The ANSSI also proposes a degraded version of this recommendation (R9-) with multi-level workstations, i.e. the use of a physically identical workstation for access to the administration and office automation information system. However, these two accesses must not be common, which therefore implies two environments present on the same administration workstation. They must be extremely hardened and secured in order to avoid any communication and therefore any contamination between the two environments present on this same physical workstation.
These recommendations can be achieved by using a hardened thin client terminal dedicated solely to the administration information system (R9) or via a multi-level hardened thin client terminal (R9-) which will be easier to partition than a conventional workstation.
Which thin client terminal to administer the Information System?
The use of a thin client terminal from AXEL meets this security challenge since they are the only ones able, with their thin clients, to offer highly secure access terminals without an operating system.
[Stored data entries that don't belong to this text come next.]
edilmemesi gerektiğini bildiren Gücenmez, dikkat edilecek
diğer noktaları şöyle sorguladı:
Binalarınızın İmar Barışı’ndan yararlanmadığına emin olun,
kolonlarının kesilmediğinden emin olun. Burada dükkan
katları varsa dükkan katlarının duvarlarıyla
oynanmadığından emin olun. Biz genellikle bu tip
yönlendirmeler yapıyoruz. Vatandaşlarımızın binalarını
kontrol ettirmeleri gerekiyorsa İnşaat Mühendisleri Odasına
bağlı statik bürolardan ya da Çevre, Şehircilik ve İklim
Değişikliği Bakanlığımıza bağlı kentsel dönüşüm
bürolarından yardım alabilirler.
They are different from traditional thin clients on the market that have an architecture similar to a traditional PC with an operating system. Since most attacks are oriented towards the operating system, the absence of an OS in AXEL technology allows administrators to provide a highly secure thin client terminal.
AXEL offers firmware and hardware developed and supported by their teams in France and without bios, operating system or file system, which mechanically reduces the attack surface of their thin client terminals. The firmware is also dedicated, extremely light (less than 2MB) and immune to viruses.
Systancia Cleanroom Terminal
Systancia and AXEL have therefore joined forces to provide organizations with an incorruptible administration workstation with an AXEL hardened thin client terminal communicating with the Systancia Cleanroom virtual workstation module, which will allow the control of virtual administration workstations. This module sends to the thin client terminal the virtual workstation dedicated to the user who wishes to access the administration information system and the terminal will then be able to connect directly to this virtual administration workstation.
This virtual administration workstation will have all the surveillance mechanisms: analysis and recording of all the actions carried out from the virtual administration workstation. It will also have all the mechanisms linked to the vault module that will allow the automatic injection of login credentials to any type of application (web application, heavy, client-server, in-house application, etc.). Once this information has been retrieved, the virtual administration workstation will provide access to the resources that the administrator needs in order to carry out their administration actions.
This approach is therefore extremely secure since it combines the strength of the virtual administration workstation, which is disposable (and therefore reduces the attack surface), and the hardened thin client terminal, which guarantees that this administration access terminal is inviolable against an attack directed at this workstation. All this guarantees the security of the resources of the administration IS, which cannot be attacked via the administrator’s workstation.